Exercise directions:
Your response should reproduce every line of the entries that contains the word "install".

Raw data:
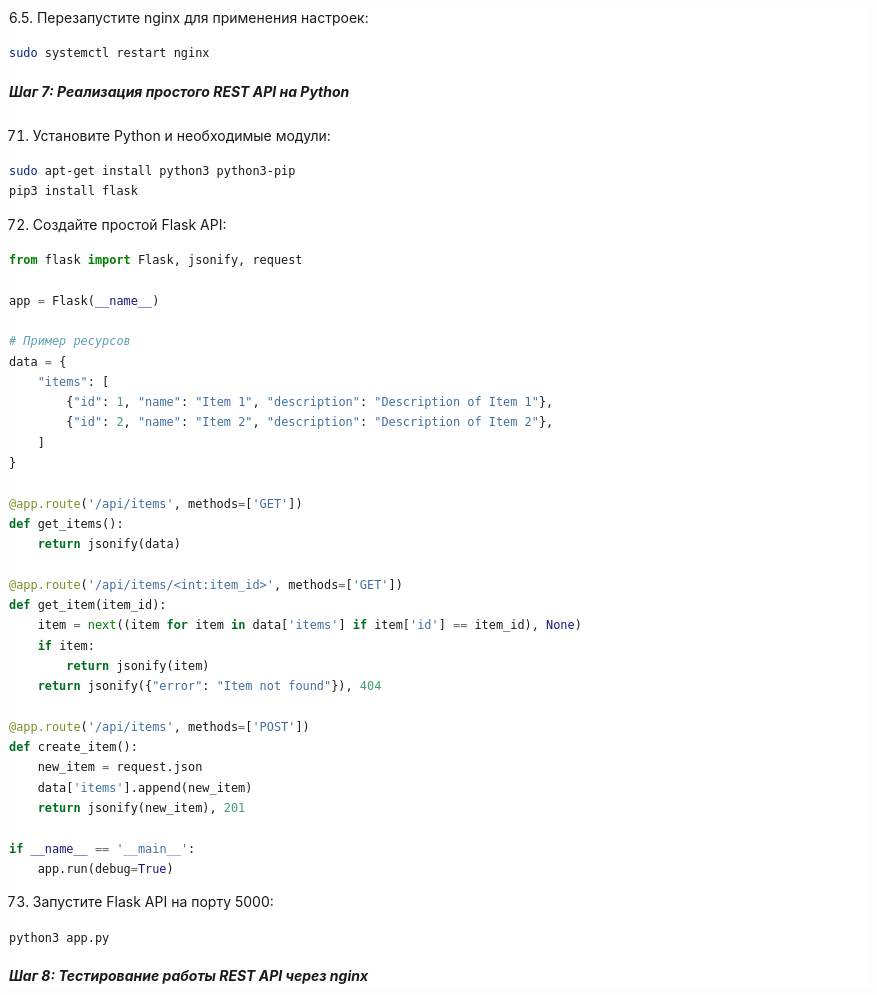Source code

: 6.5. Перезапустите nginx для применения настроек:
```bash
sudo systemctl restart nginx
```

##### Шаг 7: Реализация простого REST API на Python

71. Установите Python и необходимые модули:
```bash
sudo apt-get install python3 python3-pip
pip3 install flask
```

72. Создайте простой Flask API:
```python
from flask import Flask, jsonify, request

app = Flask(__name__)

# Пример ресурсов
data = {
    "items": [
        {"id": 1, "name": "Item 1", "description": "Description of Item 1"},
        {"id": 2, "name": "Item 2", "description": "Description of Item 2"},
    ]
}

@app.route('/api/items', methods=['GET'])
def get_items():
    return jsonify(data)

@app.route('/api/items/<int:item_id>', methods=['GET'])
def get_item(item_id):
    item = next((item for item in data['items'] if item['id'] == item_id), None)
    if item:
        return jsonify(item)
    return jsonify({"error": "Item not found"}), 404

@app.route('/api/items', methods=['POST'])
def create_item():
    new_item = request.json
    data['items'].append(new_item)
    return jsonify(new_item), 201

if __name__ == '__main__':
    app.run(debug=True)
```

73. Запустите Flask API на порту 5000:
```bash
python3 app.py
```

##### Шаг 8: Тестирование работы REST API через nginx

Answer to this exercise:
sudo apt-get install python3 python3-pip
pip3 install flask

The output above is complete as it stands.